The dream scenario? Take on Bogut's massive $14 million salary and get Klay Thompson as well. I think to most teams, Bogut would just be the price to pay for acquiring Thompson, but man...Cleveland gets a defensive center (on a one-year deal!) and an awesome, young sniper to play the 3? 

No exaggeration: That would be a perfect offseason for Grant. That is a never-in-your-wildest-dreams trade. In one fell swoop, he checks off literally every box on Cleveland's offseason wish list. 

Defensive anchor? Check. Legitimate starting small forward? Check. Bench depth? Check. The Warriors would be getting the franchise player, but Grant is general manager of the year.

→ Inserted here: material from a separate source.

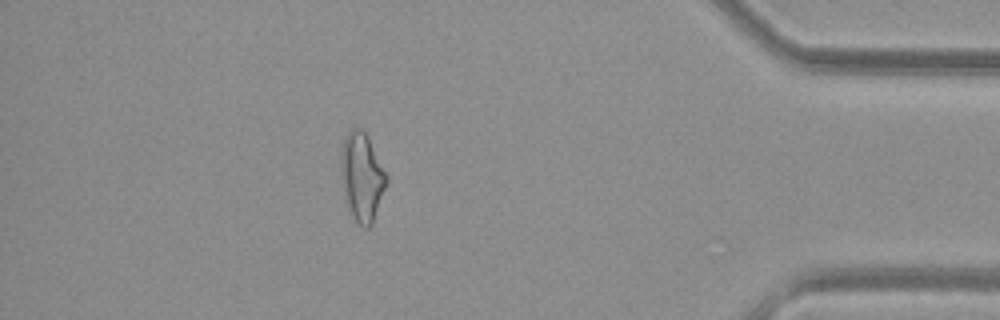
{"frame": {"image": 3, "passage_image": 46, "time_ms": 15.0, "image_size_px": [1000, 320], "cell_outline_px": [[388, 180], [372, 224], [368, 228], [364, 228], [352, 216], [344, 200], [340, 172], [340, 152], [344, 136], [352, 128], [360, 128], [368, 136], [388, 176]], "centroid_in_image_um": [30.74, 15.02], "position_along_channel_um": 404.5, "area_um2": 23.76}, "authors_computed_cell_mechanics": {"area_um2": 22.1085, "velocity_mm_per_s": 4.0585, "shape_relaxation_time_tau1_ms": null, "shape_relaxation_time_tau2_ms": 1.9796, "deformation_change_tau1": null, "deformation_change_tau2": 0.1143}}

In a worst-case scenario, Cleveland should take Biedrins and Golden State's first-rounder. I could live with that. But if Thompson or Barnes is on the table, Cleveland should be throwing itself in front of any deal involving either one of them. It needs to do whatever it can to be a part of that transaction. Dan Gilbert has already shown he's willing to pay a terrible salary for assets (Thanks for Kyrie, Baron!) and this would be the best possible version of that strategy.

How good would that Cleveland team be? It would be a lock for the playoffs. No question. If everything broke right, it would have a real shot to sneak into the top half of the Eastern Conference bracket, with a real shot to make some noise in the playoffs. At best, a fringe title contender. In Year 1.

Is this a pipe dream? Yea, probably. Could it be a smoke screen to get the Lakers to deal with the Warriors directly? Perhaps. But crazier things have happened. If this goes down, Cleveland needs to be smack in the middle of it.